▽

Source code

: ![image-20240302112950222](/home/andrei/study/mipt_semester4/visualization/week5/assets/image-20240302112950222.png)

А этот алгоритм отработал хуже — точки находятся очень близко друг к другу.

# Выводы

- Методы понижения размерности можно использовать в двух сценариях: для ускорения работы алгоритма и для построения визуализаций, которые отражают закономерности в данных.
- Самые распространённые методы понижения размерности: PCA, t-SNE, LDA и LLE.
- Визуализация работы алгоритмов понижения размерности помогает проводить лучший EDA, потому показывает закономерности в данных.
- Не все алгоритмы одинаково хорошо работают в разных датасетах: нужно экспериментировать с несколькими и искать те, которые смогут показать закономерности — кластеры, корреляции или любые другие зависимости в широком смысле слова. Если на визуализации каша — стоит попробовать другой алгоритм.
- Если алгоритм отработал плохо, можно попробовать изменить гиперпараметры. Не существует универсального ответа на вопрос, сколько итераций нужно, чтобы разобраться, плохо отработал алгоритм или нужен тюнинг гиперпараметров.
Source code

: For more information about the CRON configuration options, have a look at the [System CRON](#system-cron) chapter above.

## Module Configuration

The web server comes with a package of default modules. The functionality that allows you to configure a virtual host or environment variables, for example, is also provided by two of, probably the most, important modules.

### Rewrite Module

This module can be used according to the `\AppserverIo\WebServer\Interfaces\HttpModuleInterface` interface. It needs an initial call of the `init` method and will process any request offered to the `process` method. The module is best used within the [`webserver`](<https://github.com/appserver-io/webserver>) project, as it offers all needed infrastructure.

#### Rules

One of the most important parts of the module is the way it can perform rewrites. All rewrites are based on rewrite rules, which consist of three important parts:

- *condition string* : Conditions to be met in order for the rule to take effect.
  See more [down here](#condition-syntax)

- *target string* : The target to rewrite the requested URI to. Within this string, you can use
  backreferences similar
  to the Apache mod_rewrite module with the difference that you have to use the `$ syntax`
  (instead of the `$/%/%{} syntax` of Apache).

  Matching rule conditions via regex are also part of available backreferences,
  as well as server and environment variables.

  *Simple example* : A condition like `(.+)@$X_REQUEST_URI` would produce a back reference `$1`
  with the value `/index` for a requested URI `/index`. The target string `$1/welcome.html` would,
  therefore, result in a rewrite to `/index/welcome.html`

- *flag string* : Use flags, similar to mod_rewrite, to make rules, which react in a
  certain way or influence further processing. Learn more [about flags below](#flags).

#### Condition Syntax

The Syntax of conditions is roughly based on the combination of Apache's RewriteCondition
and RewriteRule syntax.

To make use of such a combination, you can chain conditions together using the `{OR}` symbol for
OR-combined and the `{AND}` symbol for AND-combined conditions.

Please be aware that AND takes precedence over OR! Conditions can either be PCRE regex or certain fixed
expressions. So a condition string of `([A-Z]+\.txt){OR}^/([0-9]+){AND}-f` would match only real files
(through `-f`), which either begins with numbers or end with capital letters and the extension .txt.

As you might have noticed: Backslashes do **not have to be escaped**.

△

* _AIM OF THE TASK_:
Identify the lines above that contain the word "based", then copy them.

* _ANSWER TO THIS TASK_:
One of the most important parts of the module is the way it can perform rewrites. All rewrites are based on rewrite rules, which consist of three important parts:
The Syntax of conditions is roughly based on the combination of Apache's RewriteCondition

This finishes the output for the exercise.